La cerámica, si bien la estoy conociendo hace poco, me encanta porque me recuerda a mí de cabro, desde los 8 hasta los 13, mis juguetes favoritos eran los legos y la plasticina, hacía mis juguetes y creaba mis historias, y nunca dejé de hacerlo. Es mi forma de conectar con mi niño interior, solo que está vez viene con un agregado, y es toda la parte química, el fuego, la quema, la reducción, el brillante… Hoy la cerámica me está atrapando porque me conectó con algo milenario.

Creo que lo tengo en la sangre jajaja.

¿Cuáles son tus próximos proyectos?

Una cosa que se desligó de todo este proceso fue verme como un cuentacuentos, mi obra está nutrida directamente con el patrimonio inmaterial, y eso lo combino con un hobbie que me atrapó mucho en la pandemia, que fue el juego de rol, fuí Dungeon Master de calabozos y dragones y mi parte más dramaturga y teatral, una faceta que no muestro mucho, la traduje en hacer mis campañas inspiradas en nuestro territorio, estoy haciendo unos pequeños fanzines de aventuras para jugar en el cerro la ballena, con magia y seres nativos, y otra de la viña Concha y Toro.

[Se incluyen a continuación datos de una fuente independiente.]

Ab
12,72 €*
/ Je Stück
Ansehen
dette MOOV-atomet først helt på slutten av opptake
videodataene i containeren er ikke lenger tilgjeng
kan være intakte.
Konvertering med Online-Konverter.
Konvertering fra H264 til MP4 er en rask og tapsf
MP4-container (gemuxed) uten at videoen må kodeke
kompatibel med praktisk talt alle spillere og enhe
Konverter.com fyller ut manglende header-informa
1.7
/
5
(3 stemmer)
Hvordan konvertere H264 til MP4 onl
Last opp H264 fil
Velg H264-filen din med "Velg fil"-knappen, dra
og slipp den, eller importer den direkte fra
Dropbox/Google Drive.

Además de realizar un taller extraescolar dónde enseño a jugar y a como tomar el patrimonio cultural y natural, y convertirlo en experiencias lúdicas desde, por y para quienes vivimos acá.

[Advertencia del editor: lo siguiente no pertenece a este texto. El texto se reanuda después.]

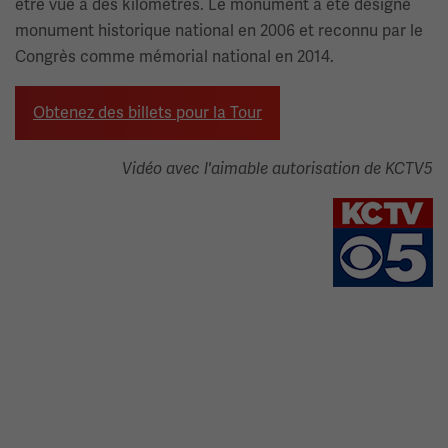
être vue à des kilomètres. Le monument a été désigné
monument historique national en 2006 et reconnu par le
Congrès comme mémorial national en 2014.
Obtenez des billets pour la Tour
Vidéo avec l'aimable autorisation de KCTV5
Image(s)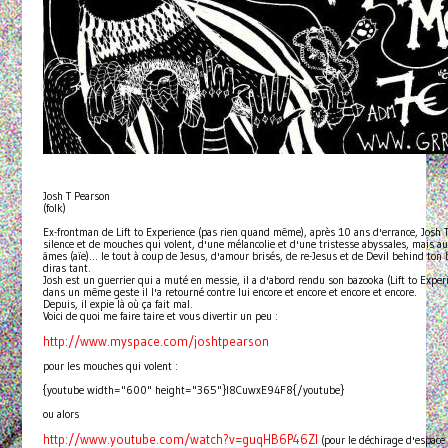
Josh T Pearson
(folk)
Ex-frontman de Lift to Experience (pas rien quand même), après 10 ans d'errance, Josh 
silence et de mouches qui volent, d'une mélancolie et d'une tristesse abyssales, mais au
âmes (aïe)... le tout à coup de Jesus, d'amour brisés, de re-Jesus et de Devil behind ton 
diras tant.
Josh est un guerrier qui a muté en messie, il a d'abord rendu son bazooka (Lift to Experie
dans un même geste il l'a retourné contre lui encore et encore et encore et encore.
Depuis, il expie là où ça fait mal.
Voici de quoi me faire taire et vous divertir un peu :
http://www.myspace.com/joshtpearson
pour les mouches qui volent :
{youtube width="600" height="365"}I8CuwxE94F8{/youtube}
ou alors
http://www.youtube.com/watch?v=guqHB6P46ZI
(pour le déchirage d'espace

Y en lo que respecta a mi obra Visual, sigo ilustrando, ahora con más soltura. Haberme salido de la lógica de la feria me sirvió mucho en ese sentido porque estoy preparando una serie de ilustraciones donde mezclo el modelado digital 3D con la ilustración de mis seres metafísicos, estas entidades cósmicas reencarnadas, cómo parte de un universo Visual personal, que planeo algún día convertir en novela gráfica.

Y ya como proyecto personal, algo más para mí, es que el próximo año pretendo presentarme al We Txipantu como diablo suelto, haciendo un «OC Cosplay» mezclando todo lo aprendido como una forma de TAW (Total Art Work).

¿Qué proyectos tienes para engrandecer Puente Alto?.

Pienso muchas cosas la verdad, cómo proyecto personal soñado, sería escribir y dibujar mi novela gráfica, que claramente sería ambientada en Puente Alto.

Seguir haciendo mi taller de juegos de rol y enseñar a la gente de su territorio desde el juego… Quizás un podcast estilo Critical Rol sería una forma de mostrarlo a las grandes audiencias jajaja.

Y ya como meta de mi gestor cultural, sería ser parte de la formación del primer Museo de Arte contemporáneo de Puente Alto.

¿Qué es lo más sublime para ti de tu arte?

Y lo más sublime para mí, creo que es poder materializar mi espíritu creador a través del trazo, la voz y el moldeado.